Did you see this piece on CBS4Local.com last week?
[S]ince 2004, El Paso has had a “strong city manager system,” which a majority of city governments nationwide now use. It’s something Pickett believes has diluted the power of elected officials.
. . .
[Joe Pickett] opposes the strong manager form of government. “I saw a lot of large municipalities even trying to get away from that, ” Joe Pickett said, “Because they create these positions of almost dictator.”
. . .
“Not only did the city manager himself completely take control of operations,” Pickett said, “He created a situation where all the deputy city managers are loyal to him.”
Pickett believes Tommy Gonzalez had too much power when he managed El Paso City Hall and took away what used to be a key role for elected city reps: constituent services.
A City Manager does not answer to the voters.
At least, not directly.
A City Manager answers to City Council, and frankly, up until the last election, El Paso’s City Representatives have let the City Manager make all the decisions for them.
They get all their carefully cultivated information from the City Manager. All of their staff but one report to the City Manager. The City Manager controls the information that your City Representative gets.
Your City Representatives don’t read El Chuqueño. They only get the City Manager’s side of every issue.
And look where it’s gotten us.
Maybe El Paso has just gotten bad City Managers with the two we’ve had so far. Maybe next time we’ll hire a good one. Or maybe we need to revamp with system, giving a City Manager a more limited portfolio.
Or maybe we can scrap it all together and go back to the strong mayor form of government.
The problem with any system is more the personalities involved than the system itself.
Yep.
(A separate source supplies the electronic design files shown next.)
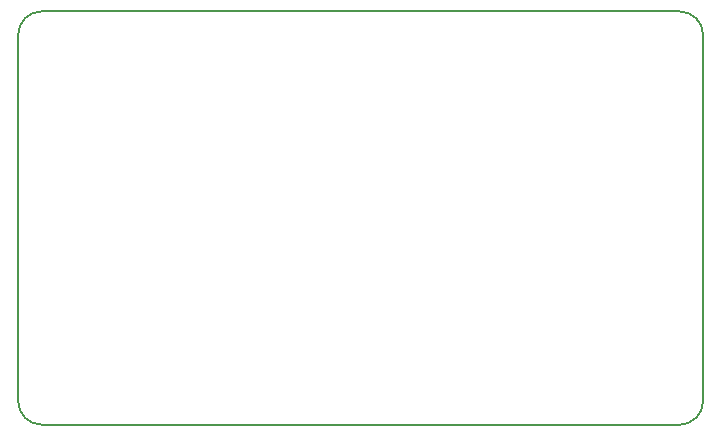
<source format=gm1>
G04 #@! TF.FileFunction,Profile,NP*
%FSLAX46Y46*%
G04 Gerber Fmt 4.6, Leading zero omitted, Abs format (unit mm)*
G04 Created by KiCad (PCBNEW 4.0.1-stable) date 10/03/2016 22:19:41*
%MOMM*%
G01*
G04 APERTURE LIST*
%ADD10C,0.100000*%
%ADD11C,0.150000*%
G04 APERTURE END LIST*
D10*
D11*
X169000000Y-100000000D02*
G75*
G03X167000000Y-102000000I0J-2000000D01*
G01*
X167000000Y-133000000D02*
G75*
G03X169000000Y-135000000I2000000J0D01*
G01*
X223000000Y-135000000D02*
G75*
G03X225000000Y-133000000I0J2000000D01*
G01*
X225000000Y-102000000D02*
G75*
G03X223000000Y-100000000I-2000000J0D01*
G01*
X223000000Y-135000000D02*
X169000000Y-135000000D01*
X225000000Y-102000000D02*
X225000000Y-133000000D01*
X169000000Y-100000000D02*
X223000000Y-100000000D01*
X167000000Y-133000000D02*
X167000000Y-102000000D01*
M02*

</source>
I’ve been saying this for ten years, most recently on Martin’s El Paso News site.
https://elpasonews.org/2023/06/22/we-need-a-chief-executive-officer-not-a-city-manager-redux/
We need a separation of powers in City Hall such that the CM becomes a COO and the Mayor becomes a CEO.
Could Pickett, or anybody, run for mayor on a platform of getting a new charter amendment to eliminate or at least alter the strong manager / weak mayor / weak council system?
I never did like this idea, and have said so many times. We do need to return to a strong Mayor Form of City Government, but we will need better candidates than those we’ve seen over the last nearly twenty years.